**Required action**
Copy each line of the records below that mentions the word "index".

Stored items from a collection
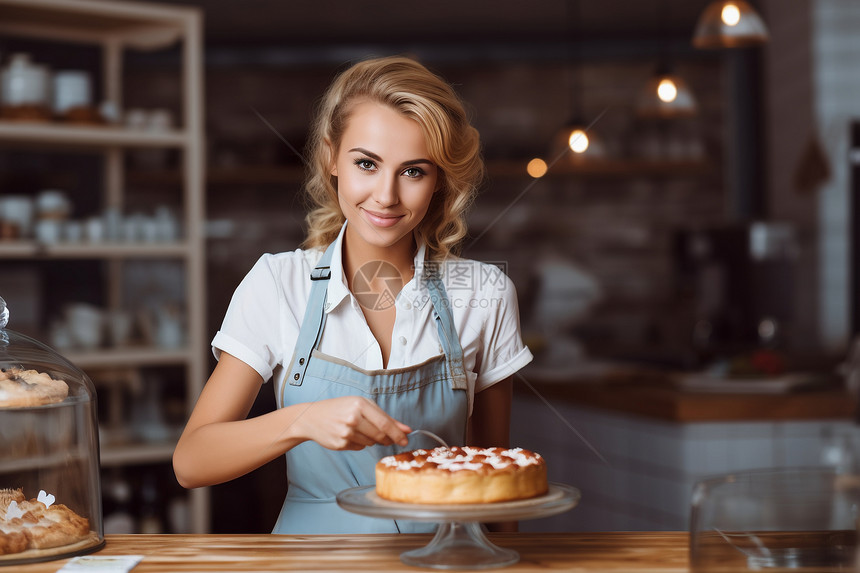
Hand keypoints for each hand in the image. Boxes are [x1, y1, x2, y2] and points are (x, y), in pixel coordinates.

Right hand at [293, 396, 410, 450]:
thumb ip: (384, 417)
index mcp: (359, 404)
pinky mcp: (340, 444)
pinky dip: (360, 443)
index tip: (405, 439)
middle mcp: (352, 418)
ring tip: (361, 430)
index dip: (398, 433)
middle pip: (380, 435)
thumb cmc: (340, 408)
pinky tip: (350, 435)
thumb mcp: (362, 405)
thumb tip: (406, 429)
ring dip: (372, 440)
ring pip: (371, 443)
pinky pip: (360, 448)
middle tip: (391, 440)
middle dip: (388, 439)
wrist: (312, 418)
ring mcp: (345, 432)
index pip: (385, 423)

**Exercise response**
index mcp: (359, 404)
index tip: (405, 439)
index dip: (398, 433)
index pip: (385, 423)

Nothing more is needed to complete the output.